Work item:
A word-for-word copy of the records below is needed, without the images.

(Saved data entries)
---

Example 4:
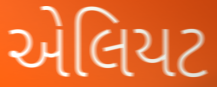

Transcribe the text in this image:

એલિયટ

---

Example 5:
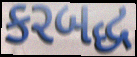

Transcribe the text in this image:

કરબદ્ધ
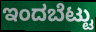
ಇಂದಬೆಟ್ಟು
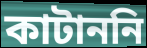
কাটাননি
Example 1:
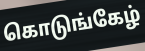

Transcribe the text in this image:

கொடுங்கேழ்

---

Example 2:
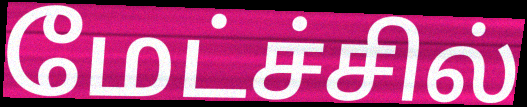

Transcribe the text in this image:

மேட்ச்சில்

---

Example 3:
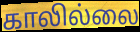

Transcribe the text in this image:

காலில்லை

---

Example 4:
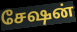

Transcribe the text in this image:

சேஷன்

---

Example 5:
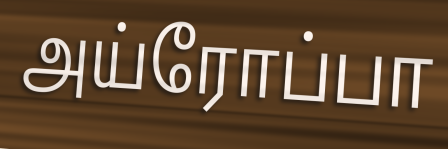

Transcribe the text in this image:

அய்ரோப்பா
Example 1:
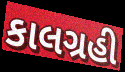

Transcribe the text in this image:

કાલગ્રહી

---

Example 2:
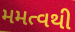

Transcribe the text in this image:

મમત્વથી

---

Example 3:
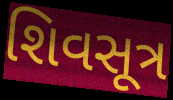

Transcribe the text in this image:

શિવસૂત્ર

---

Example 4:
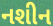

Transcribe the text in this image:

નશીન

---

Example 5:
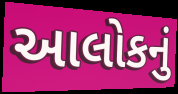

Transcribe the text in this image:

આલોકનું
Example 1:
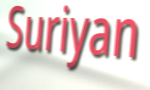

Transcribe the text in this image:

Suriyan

Completed task:
---

Example 4:

Transcribe the text in this image:

એલિયટ

---

Example 5:

Transcribe the text in this image:

કરબદ્ધ
ಇಂದಬೆಟ್ಟು
কাটাননি
Example 1:

Transcribe the text in this image:

கொடுங்கேழ்

---

Example 2:

Transcribe the text in this image:

மேட்ச்சில்

---

Example 3:

Transcribe the text in this image:

காலில்லை

---

Example 4:

Transcribe the text in this image:

சேஷன்

---

Example 5:

Transcribe the text in this image:

அய்ரோப்பா
Example 1:

Transcribe the text in this image:

કાલગ્રહી

---

Example 2:

Transcribe the text in this image:

મમત્વથી

---

Example 3:

Transcribe the text in this image:

શિવસૂત્ર

---

Example 4:

Transcribe the text in this image:

નશીન

---

Example 5:

Transcribe the text in this image:

આલોકનું
Example 1:

Transcribe the text in this image:

Suriyan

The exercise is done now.